I say we're unicorns because we're the case that doctors learn about in school, but are never supposed to see in their practice. I finally have talked to another person who has my disease!! She's a lovely woman from Kentucky with that slight southern drawl that puts you immediately at ease. We talked for a few hours comparing notes and symptoms, sharing horror stories and difficulties. And above all, we shared our fighting spirit. Neither of us wants to settle for a marginal quality of life. We want to know about our disease in order to conquer it. We don't need to be what we once were, but we know we can be better than this.
Our pattern of disease is very similar, as is our current list of complaints. We've both run into the same sort of stigma in the health community, and similar apathy from health professionals towards our disease. It was like I suddenly had a sister who I was able to turn to and validate, "yup, our parents are off their rocker on this one...". I learned that my experience was not unique, and therefore not my fault.
Now that I know this, I have a whole new crop of questions. Why aren't doctors more interested in our case? Why go into medicine if not to delve into these mysteries? I feel left out in the wilderness because of what seems to be a reluctance to leave the well-lit safety of "what we know." Our symptoms get managed at the absolute bare minimum, but we're never actually given a quality of life. Why is that? Our doctors, wonderful though they may be, shy away from acknowledging the chronic pain and resulting fatigue. (I suspect the War on Drugs has a lot to do with that.) I was absolutely shocked when I finally got a diagnosis of small fiber neuropathy, because that meant an acknowledgement of my pain. And I was able to pass along the name of that diagnosis to my new friend. We're going to keep in touch to see what sort of progress we can make: her in Kentucky, me in Colorado.

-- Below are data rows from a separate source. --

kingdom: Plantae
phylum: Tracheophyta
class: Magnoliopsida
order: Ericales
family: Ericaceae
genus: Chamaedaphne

One good thing I learned was that going to a specialty clinic like The Cleveland Clinic wouldn't help me. She'd already been and they really had nothing new for her. They were more interested in her doctor, who was able to diagnose her, than they were in her. It was as I suspected: a lot of great marketing, but really the same health care opportunities (or lack thereof) beneath. I dodged a bullet, thanks to her exploration.
I think the most important thing I learned though was that she was just as frustrated as I. She too was driven to find her own answers. She has the same level of dissatisfaction that I do. We both believe there's a more aggressive way to treat us that would give us a better quality of life. We hate that we can't make plans on Monday for Friday, and know we're going to be okay once Friday arrives. We know that pain management exists. We just don't understand why we're being denied access to it. We have a disease that can be verified with blood tests. It's not like there's nothing else wrong with us. Why is it so difficult to believe we have chronic pain as well? Why is it so difficult to understand that some days are worse than others, and flares are unpredictable? Why is it so hard to believe that we really are trying to be more active in life, and aren't just looking for some fix?
There are two conclusions I come to: either they can't/don't care, or they can/do care but it doesn't matter---there are outside forces at work. This is what upsets me most about our health care system. It seems like there is so much that goes on behind the scenes that we don't get to know about but has an affect on our care anyway. The doctors are making their decisions based on what they see, but they rarely explain what it is they're concerned about. I know I would only need a baby dose, 2.5mg, of oxycontin twice a day to handle my regular level of pain. I know that for my flares, I could need as much as 20mg, at worst. That's less than I was on for my chronic migraines. At that time I was on 60mg, three times a day, with a free pass to the ER for as much dilaudid as I wanted. My pain isn't that bad now. I don't need that high a dose or a note for the ER, like before. But still there's this absolute reluctance.
There's also a reluctance by our doctors to prescribe additional medications, even though we are still suffering symptoms. I know I did better when I was taking additional T3 supplements for my thyroid. I had to move, so I lost that doctor. Since then, I keep getting this song and dance that, "because it's not proven..." they don't want to try it. Well, I've been on it before and I felt better. I performed better throughout my day. I was healthier. Isn't that proof enough? But getting a doctor to reach that conclusion is like pulling teeth. This reluctance makes much less sense to me, since we're not even talking about abusive substances. So what's going on there? I don't know that we'll ever get to know.
Even though it's not all good news, it's still a huge relief to know I'm not alone anymore. These problems that I've encountered are not unique. My symptoms are not unique (we both turn ash grey with a bad migraine!). I have validation. I have confirmation. I have a sister-in-arms in this battle against our disease. I feel recharged and ready to give my all again. I'm not just fighting for me. I'm fighting for her too, and she's fighting for me. Together, we can make better progress than we could have alone.